▸ Exercise
When copying the data, keep every line exactly the same.

%%

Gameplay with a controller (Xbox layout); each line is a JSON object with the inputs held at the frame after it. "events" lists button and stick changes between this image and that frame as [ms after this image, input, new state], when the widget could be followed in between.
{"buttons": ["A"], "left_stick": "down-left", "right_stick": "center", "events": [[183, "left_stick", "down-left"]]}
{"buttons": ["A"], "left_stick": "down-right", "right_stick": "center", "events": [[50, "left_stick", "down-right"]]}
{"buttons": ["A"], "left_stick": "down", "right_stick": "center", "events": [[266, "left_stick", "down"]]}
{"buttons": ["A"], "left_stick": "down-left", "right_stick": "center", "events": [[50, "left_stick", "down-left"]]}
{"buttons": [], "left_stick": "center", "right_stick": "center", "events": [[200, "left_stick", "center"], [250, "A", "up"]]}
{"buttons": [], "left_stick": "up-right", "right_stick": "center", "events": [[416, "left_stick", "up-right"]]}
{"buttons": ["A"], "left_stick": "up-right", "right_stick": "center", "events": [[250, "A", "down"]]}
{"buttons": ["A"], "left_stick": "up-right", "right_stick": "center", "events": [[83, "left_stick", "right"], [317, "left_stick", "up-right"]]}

%%

▸ Task solution
Gameplay with a controller (Xbox layout); each line is a JSON object with the inputs held at the frame after it. "events" lists button and stick changes between this image and that frame as [ms after this image, input, new state], when the widget could be followed in between.
{"buttons": ["A"], "left_stick": "down-left", "right_stick": "center", "events": [[183, "left_stick", "down-left"]]}
{"buttons": ["A"], "left_stick": "down-right", "right_stick": "center", "events": [[50, "left_stick", "down-right"]]}
{"buttons": ["A"], "left_stick": "down", "right_stick": "center", "events": [[266, "left_stick", "down"]]}
{"buttons": ["A"], "left_stick": "down-left", "right_stick": "center", "events": [[50, "left_stick", "down-left"]]}
{"buttons": [], "left_stick": "center", "right_stick": "center", "events": [[200, "left_stick", "center"], [250, "A", "up"]]}
{"buttons": [], "left_stick": "up-right", "right_stick": "center", "events": [[416, "left_stick", "up-right"]]}
{"buttons": ["A"], "left_stick": "up-right", "right_stick": "center", "events": [[250, "A", "down"]]}
{"buttons": ["A"], "left_stick": "up-right", "right_stick": "center", "events": [[83, "left_stick", "right"], [317, "left_stick", "up-right"]]}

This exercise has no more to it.